The change in strategy also has fixed the Boots' long-term pension contribution - around L50 million per annum in real terms - and significantly reduced investment management costs to L250,000 from about L10 million, as the bonds are held with no trading and automatic reinvestment of net income.
This move has created an earthquake in the U.K. pension fund and investment world and has received huge press coverage (including Pensions & Investments, Nov. 12). Despite some of the comment, the move was not driven by the requirements of the controversial new U.K. accounting standard, FRS 17, which values pension assets and liabilities on a market basis. However, FRS 17 does allow shareholders, creditors and scheme members to see clearly what we have done and to see the risks in equity investment. The FRS 17 surplus was L300 million pre-tax as of Sept. 30. Had we not moved out of equities, the position would have been L350 million worse, giving the Boots scheme a deficit of L50 million.
Equally, the move was not driven by the maturity of the Boots scheme. About half of the scheme members are current employees, so the scheme is not very mature. Many U.K. and U.S. schemes are much more mature.
Although we were lucky to sell equities into a falling equity market and buy bonds in a rising market, we were not trying to outguess the market. The move is strategic, not tactical.

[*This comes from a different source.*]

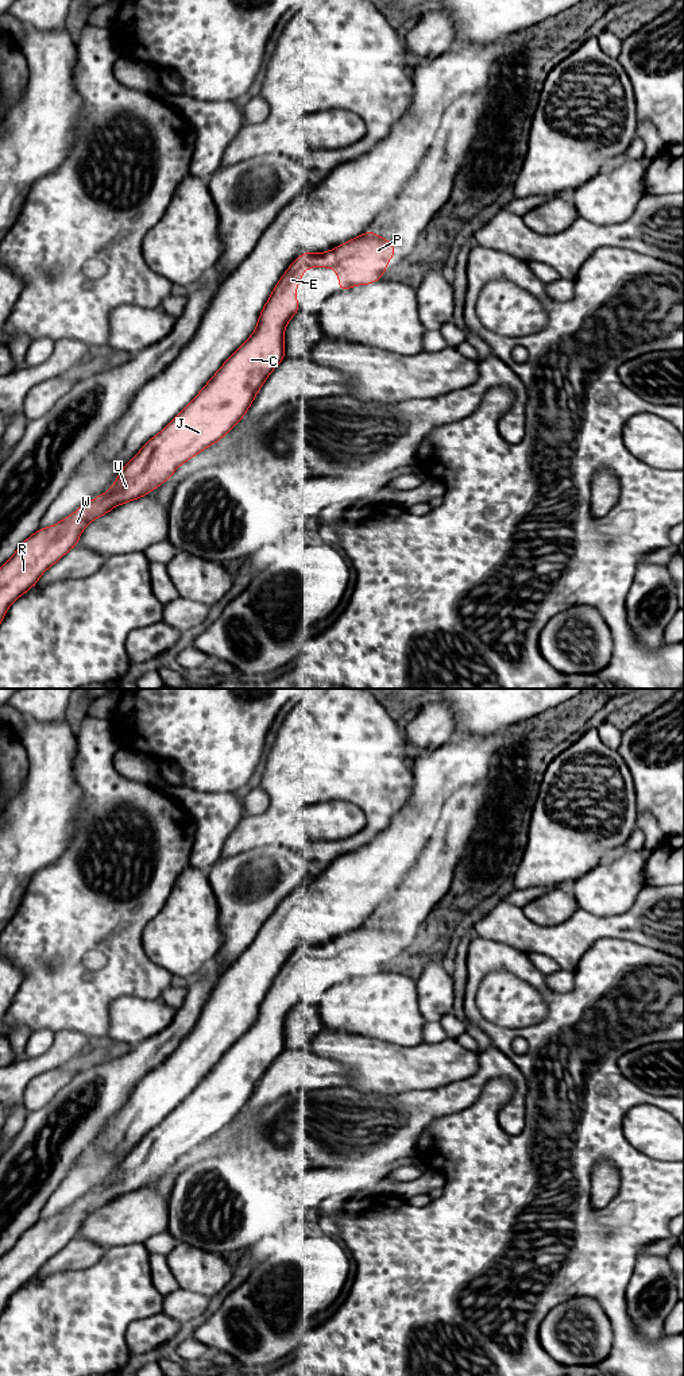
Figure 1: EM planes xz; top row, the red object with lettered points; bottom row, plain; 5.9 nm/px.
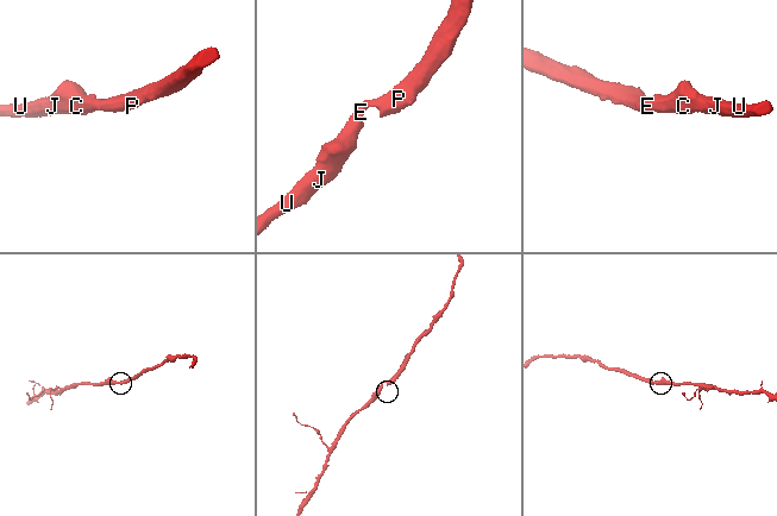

This move by Boots turns pension fund conventional wisdom on its head, both in the United Kingdom and the United States, where final-salary pensions are very similar to those in the U.K. For a generation, the "cult of the equity" appears to have served U.K. and U.S. pension funds well, with an apparently reliable long-term outperformance from world equity markets over the last 20 years (conveniently forgetting Japan). This outperformance of equities over bonds, or equity risk premium, is something that U.K. and U.S. companies seem to have been able to capture through their pension funds.
Conventional wisdom that equities outperform bonds, and that this outperformance reduces pension costs, crucially ignores risk. The equity risk premium is a reward for risk, not a "free lunch." Pension fund risk has been opaque to shareholders, creditors and scheme members because of poor accounting and disclosure requirements. Pension scheme risk will become more apparent in the U.K. over the next three years as FRS 17 is adopted; and shareholders, creditors and pension scheme members will expect it to be properly managed.
Although the U.S. has no equivalent to FRS 17, in a world of international capital markets, one should ask if the same level of scrutiny will be applied to U.S. pensions. If so, U.S. companies, trustees and fund managers should sit up and take notice now.
John Ralfe is head of corporate finance at The Boots Co. PLC, Nottingham, England, and is a member of The Boots Pension Trustee Investment Committee.